As they had on every stop that day, cyclists then held their bikes aloft in a symbolic “bike lift” salute before pedaling east.
At Third Ave. and 17th St., a white ghost bike marked where East Village restaurant owner Reginald Chan was killed last September. Members of Chan’s family stood silently, each holding a single flower. Cyclists dismounted and covered the stark white bike with colorful blooms.
The ride then pedaled west, past Union Square and through Chelsea to Ninth Ave. and 29th St., where Darren Lewis, 20, was killed in August.
On a summer night last June, Dr. Carl Henry Nacht, 56, was killed by a tow truck while he was riding on the bike path along the Hudson River at 38th St. On Sunday his wife, Mary Beth Kelly, surrounded by family and friends, stood before the silent group of riders and recalled how a bystander’s shirt was unable to stanch the blood of her husband’s fatal wound.
“I think the basic human nature is to be compassionate. We’re involved in civic activity; it gives meaning to our lives — connect with our community and think about the things that elevate us,” Kelly offered.

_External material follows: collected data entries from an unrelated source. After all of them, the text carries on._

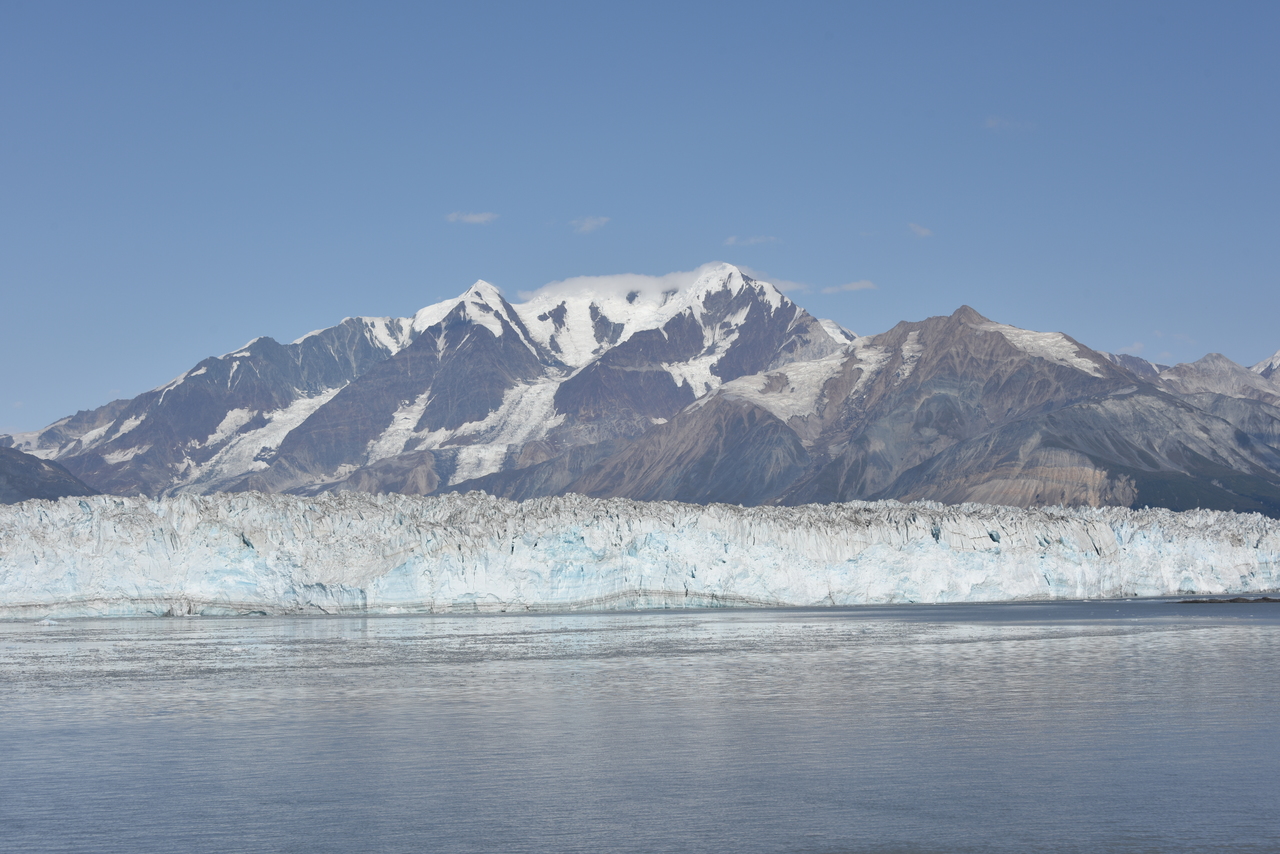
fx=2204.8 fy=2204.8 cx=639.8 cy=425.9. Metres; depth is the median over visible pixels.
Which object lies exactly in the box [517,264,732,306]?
cloud
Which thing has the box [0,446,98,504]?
hill
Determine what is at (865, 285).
cloud
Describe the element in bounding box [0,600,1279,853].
water
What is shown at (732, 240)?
cloud
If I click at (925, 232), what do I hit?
cloud
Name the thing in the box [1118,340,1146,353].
cloud
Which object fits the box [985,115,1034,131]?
cloud
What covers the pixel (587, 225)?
cloud
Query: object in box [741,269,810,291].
cloud
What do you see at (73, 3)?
sky
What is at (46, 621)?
ice chunk
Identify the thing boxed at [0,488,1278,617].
glacier
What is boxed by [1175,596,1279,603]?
rock
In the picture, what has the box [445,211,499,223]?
cloud
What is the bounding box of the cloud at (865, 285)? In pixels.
[819,280,876,293]
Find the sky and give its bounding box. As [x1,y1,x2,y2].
[1,0,1278,435]
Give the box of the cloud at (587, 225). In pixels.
[569,215,610,233]
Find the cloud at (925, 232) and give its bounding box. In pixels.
[907,222,933,238]
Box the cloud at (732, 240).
[724,234,779,246]
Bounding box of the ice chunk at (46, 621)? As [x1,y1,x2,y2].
[37,618,59,625]

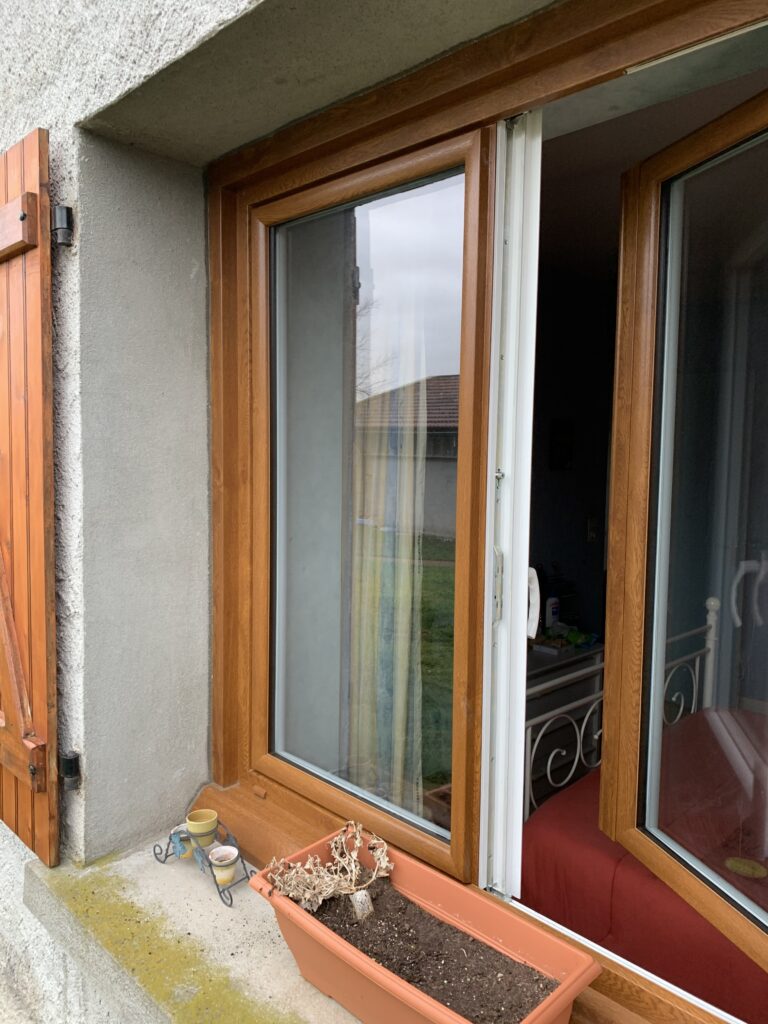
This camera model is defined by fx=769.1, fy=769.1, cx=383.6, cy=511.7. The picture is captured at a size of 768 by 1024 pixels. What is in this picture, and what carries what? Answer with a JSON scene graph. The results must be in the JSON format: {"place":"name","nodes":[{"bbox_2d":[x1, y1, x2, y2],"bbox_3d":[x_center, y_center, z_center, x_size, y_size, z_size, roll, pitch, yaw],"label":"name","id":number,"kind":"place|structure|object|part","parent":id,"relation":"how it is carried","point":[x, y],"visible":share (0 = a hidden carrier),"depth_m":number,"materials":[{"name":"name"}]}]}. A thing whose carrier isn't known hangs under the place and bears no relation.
{"place":"outdoors","nodes":[
{"label":"outdoors","id":0,"kind":"place"},
{"bbox_2d":[0,1,563,1016],"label":"house wall","id":1,"kind":"structure","parent":0,"point":[41,115],"depth_m":1.72,"materials":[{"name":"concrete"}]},
{"bbox_2d":[0,127,60,865],"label":"wooden shutter","id":2,"kind":"object","parent":1,"relation":"attached to","point":[41,545],"visible":0.98,"depth_m":1.68,"materials":[{"name":"brown wood"}]},
{"bbox_2d":[51,204,73,246],"bbox_3d":[-0.658,-0.586,1.573,0.044,0.079,0.040,5,6,44],"label":"shutter hinge","id":3,"kind":"object","parent":1,"relation":"attached to","point":[68,209],"visible":0.86,"depth_m":1.56,"materials":[{"name":"black metal"}]},
{"bbox_2d":[59,751,80,791],"bbox_3d":[-0.705,0.581,1.723,0.041,0.077,0.041,5,6,44],"label":"shutter hinge","id":4,"kind":"object","parent":1,"relation":"attached to","point":[72,771],"visible":0.78,"depth_m":1.71,"materials":[{"name":"black metal"}]},
{"bbox_2d":[24,836,359,1023],"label":"window sill","id":5,"kind":"structure","parent":1,"relation":"attached to","point":[325,999],"materials":[{"name":"stone"}]},
{"bbox_2d":[155,819,251,908],"bbox_3d":[-0.407,0.781,1.747,0.316,0.120,0.120,5,6,44],"label":"plant stand","id":6,"kind":"object","parent":5,"relation":"on","point":[165,855],"visible":0.69,"depth_m":1.72,"materials":[{"name":"metal"}]},
{"bbox_2d":[169,825,193,858],"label":"flower pot","id":7,"kind":"object","parent":6,"relation":"on","point":[182,850],"visible":0.76,"depth_m":1.74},
{"bbox_2d":[185,809,218,847],"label":"flower pot","id":8,"kind":"object","parent":6,"relation":"on","point":[203,831],"visible":0.99,"depth_m":1.72,"materials":[{"name":"ceramic"}]},
{"bbox_2d":[207,844,239,884],"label":"flower pot","id":9,"kind":"object","parent":6,"relation":"on","point":[214,857],"visible":0.99,"depth_m":1.64,"materials":[{"name":"ceramic"}]},
{"bbox_2d":[245,832,602,1023],"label":"planter box","id":10,"kind":"object","parent":5,"relation":"on","point":[401,876],"visible":0.62,"depth_m":1.25,"materials":[{"name":"orange plastic"}]},
{"bbox_2d":[302,877,558,1023],"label":"soil","id":11,"kind":"structure","parent":10,"relation":"in","point":[534,994],"materials":[{"name":"brown soil"}]},
{"bbox_2d":[267,822,393,921],"bbox_3d":[-0.096,0.672,1.408,0.256,0.179,0.178,0,4,-11],"label":"dried plant","id":12,"kind":"object","parent":11,"relation":"in","point":[309,865],"visible":0.98,"depth_m":1.40,"materials":[{"name":"plant"}]},
{"bbox_2d":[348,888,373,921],"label":"plant label","id":13,"kind":"object","parent":11,"relation":"in","point":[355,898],"visible":0.83,"depth_m":1.40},
{"bbox_2d":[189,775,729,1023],"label":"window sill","id":14,"kind":"structure","parent":1,"relation":"attached to","point":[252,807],"materials":[{"name":"brown wood"}]},
{"bbox_2d":[201,1,767,1016],"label":"window frame","id":15,"kind":"structure","parent":1,"relation":"in","point":[488,577],"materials":[{"name":"brown wood"}]},
{"bbox_2d":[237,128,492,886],"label":"window","id":16,"kind":"structure","parent":15,"relation":"in","point":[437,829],"depth_m":1.53,"materials":[{"name":"brown glass"}]},
{"bbox_2d":[348,251,432,816],"bbox_3d":[-0.018,0.070,2.040,0.396,1.480,0.105,5,6,44],"label":"curtain","id":17,"kind":"object","parent":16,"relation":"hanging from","point":[408,609],"visible":0.56,"depth_m":2.01,"materials":[{"name":"fabric"}]},
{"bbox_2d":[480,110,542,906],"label":"window frame","id":18,"kind":"object","parent":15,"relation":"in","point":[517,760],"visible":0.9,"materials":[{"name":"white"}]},
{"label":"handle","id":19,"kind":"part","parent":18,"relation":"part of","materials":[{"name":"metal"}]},
{"bbox_2d":[599,84,767,982],"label":"window","id":20,"kind":"structure","parent":15,"relation":"attached to","point":[690,138],"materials":[{"name":"brown"}]},
{"bbox_2d":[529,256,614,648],"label":"interior wall","id":21,"kind":"structure","parent":0,"point":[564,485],"depth_m":3.95,"materials":[{"name":"paint"}]},
{"bbox_2d":[549,418,573,470],"bbox_3d":[0.898,-0.333,3.879,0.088,0.261,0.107,5,6,44],"label":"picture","id":22,"kind":"object","parent":21,"relation":"attached to","point":[562,427],"visible":0.98,"depth_m":3.86,"materials":[{"name":"black"}]},
{"bbox_2d":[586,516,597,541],"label":"light switch","id":23,"kind":"object","parent":21,"relation":"attached to","point":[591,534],"visible":0.96,"depth_m":3.87,"materials":[{"name":"white"}]},
{"bbox_2d":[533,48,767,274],"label":"ceiling","id":24,"kind":"structure","parent":0,"point":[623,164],"materials":[{"name":"paint"}]},
{"label":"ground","id":25,"kind":"structure","parent":0},
{"bbox_2d":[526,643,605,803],"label":"dresser","id":26,"kind":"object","parent":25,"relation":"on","point":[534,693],"visible":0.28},
{"bbox_2d":[544,595,560,630],"bbox_3d":[0.811,0.486,3.723,0.088,0.180,0.078,-1,5,-25],"label":"bottle","id":27,"kind":"object","parent":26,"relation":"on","point":[551,612],"visible":0.76,"depth_m":3.69,"materials":[{"name":"white plastic"}]},
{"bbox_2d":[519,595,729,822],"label":"bed frame","id":28,"kind":"object","parent":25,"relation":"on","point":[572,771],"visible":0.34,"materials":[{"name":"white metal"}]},
{"bbox_2d":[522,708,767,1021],"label":"bed","id":29,"kind":"object","parent":25,"relation":"on","point":[615,885],"visible":0.62,"depth_m":2.06,"materials":[{"name":"red fabric"}]},
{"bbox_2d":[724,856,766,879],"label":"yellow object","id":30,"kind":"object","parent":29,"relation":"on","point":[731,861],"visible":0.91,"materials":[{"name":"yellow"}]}
]}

The ride then proceeded down the path to Clarkson St., where police say Eric Ng, 22, was killed by a drunk driver in December, one of three cyclists killed in the final weeks of the year.
At the last stop, the Memorial for Unnamed Cyclists on Houston and Lafayette Sts., the crowd listened to speeches by the ride’s organizers from Time’s Up! and Transportation Alternatives before performing a final bike lift.